23.08.2011 | Redakteur: Christoph Baeuchle
Die Förderung der Nachrüstung von Dieselfahrzeugen mit Rußpartikelfilter steht vor einer Neuauflage. Derzeit würden die zuständigen Ressorts der Bundesregierung entsprechende Vorschläge untereinander verhandeln, sagte ein Sprecher der Union-Bundestagsfraktion laut „Spiegel Online“. Demnach steht zur Debatte, die Filternachrüstung der Selbstzünder ab dem kommenden Jahr wieder zu fördern. Verbraucher könnten dann einmalig 330 Euro erhalten.
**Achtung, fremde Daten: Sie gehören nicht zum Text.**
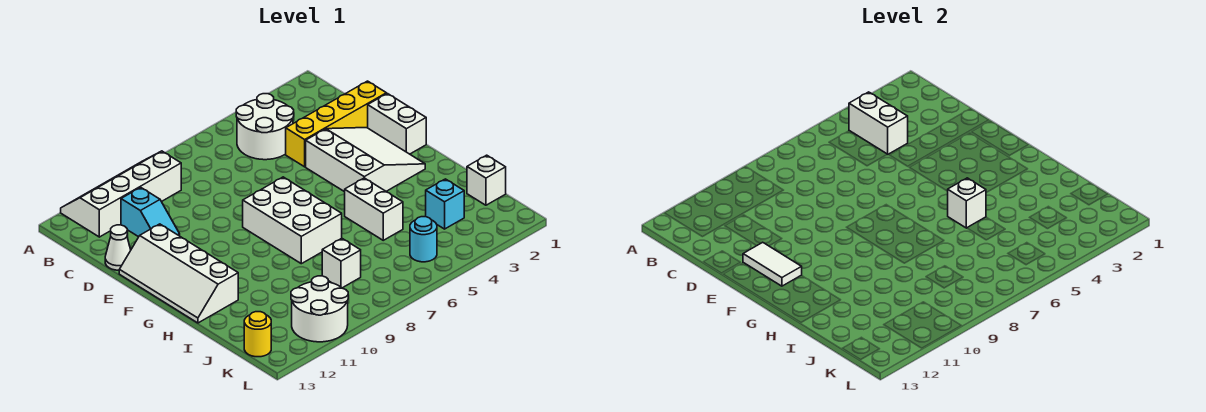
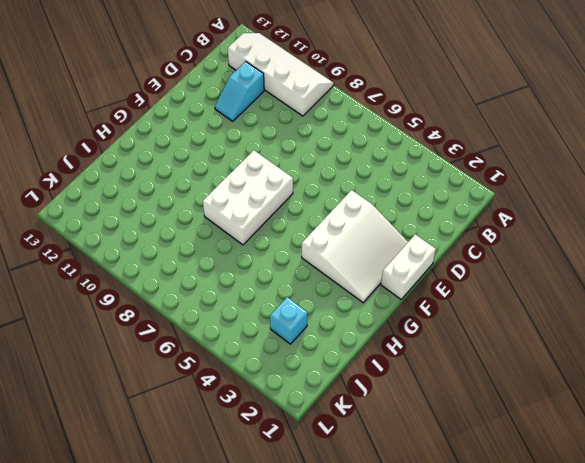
none -> white round brick B4:C5 level 1
none -> yellow brick D1:D4 level 1
none -> white cone D13 level 1

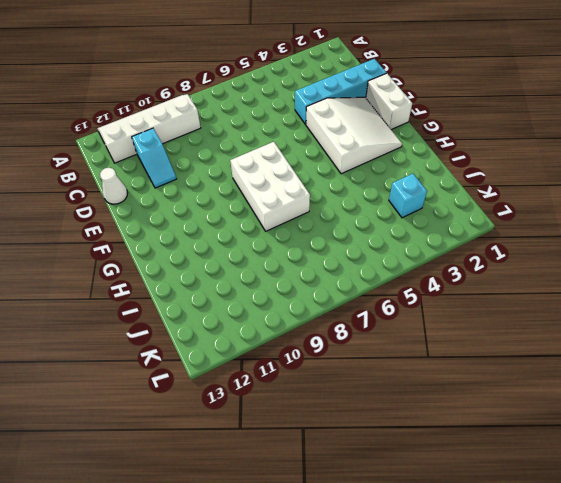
cyan brick D1:D4 level 1 -> yellow brick D1:D4 level 1
none -> white round brick B4:C5 level 1
none -> white slope E12:H13 level 1 top 12
none -> white brick H5:I5 level 1

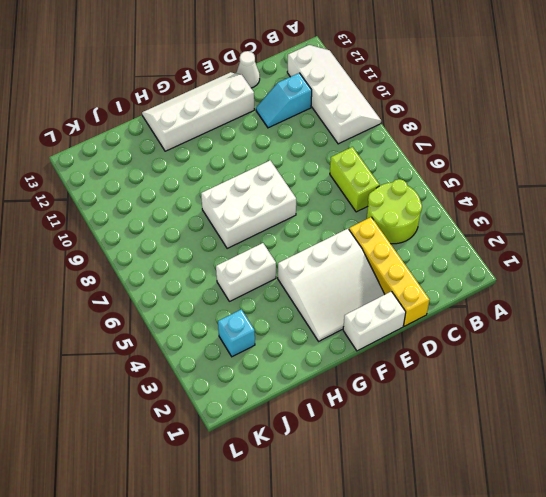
lime round brick B4:C5 level 1 -> white round brick B4:C5 level 1
lime brick C6:C7 level 1 -> none
none -> white brick J1 level 1
none -> white brick J8 level 1
none -> cyan round brick K5 level 1

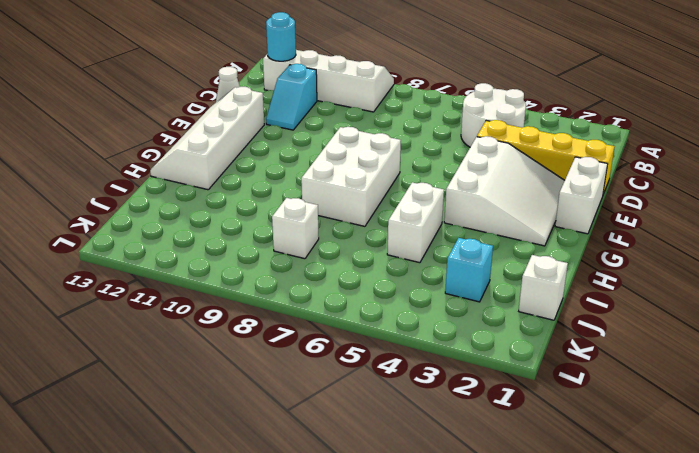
cyan round brick B12 level 2 -> cyan round brick K5 level 1
none -> white round brick K10:L11 level 1
none -> yellow round brick K13 level 1
none -> white brick B4:C4 level 2

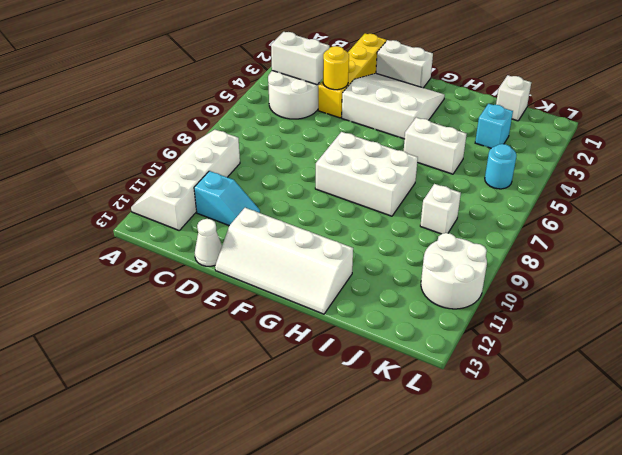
yellow round brick D4 level 2 -> yellow round brick K13 level 1
none -> white tile E12:F12 level 2
none -> white brick H5 level 2

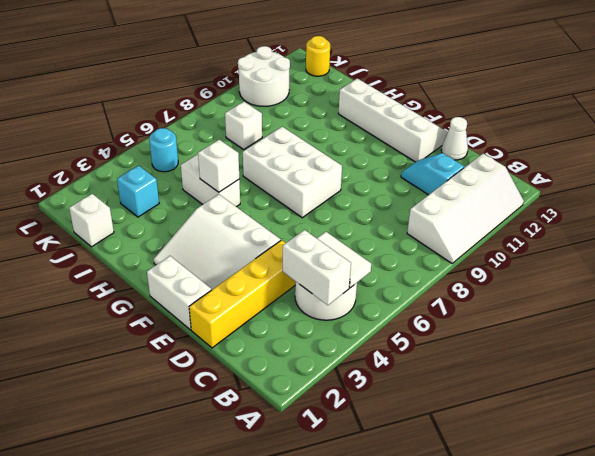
white tile B5:C5 level 2 -> white tile E12:F12 level 2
Durch die Subventionierung will die Bundesregierung die Luftqualität vor allem in Städten verbessern. Je nach Modell und Baujahr wird durch die Nachrüstung die ausgestoßene Partikelmasse deutlich reduziert. Auch die Anzahl der als besonders gesundheitsschädlich eingestuften Kleinstpartikel sinkt.
Nachgerüstete Diesel-Fahrzeuge erhalten in der Regel eine Umweltplakette und können, je nach Ausgestaltung der Umweltzone, auch weiterhin in die bereits in vielen Städten eingerichteten Umweltzonen einfahren. Damit bleibt ihre Mobilität auch in Umweltzonen erhalten.
Im vergangenen Jahr hat der Staat den Einbau von knapp 125.000 Filtern finanziell unterstützt und dafür rund 41 Millionen Euro aufgewendet. Ursprünglich hatte Berlin Umrüsthilfen in Höhe von 60 Millionen Euro für rund 200.000 Nachrüstungen bewilligt.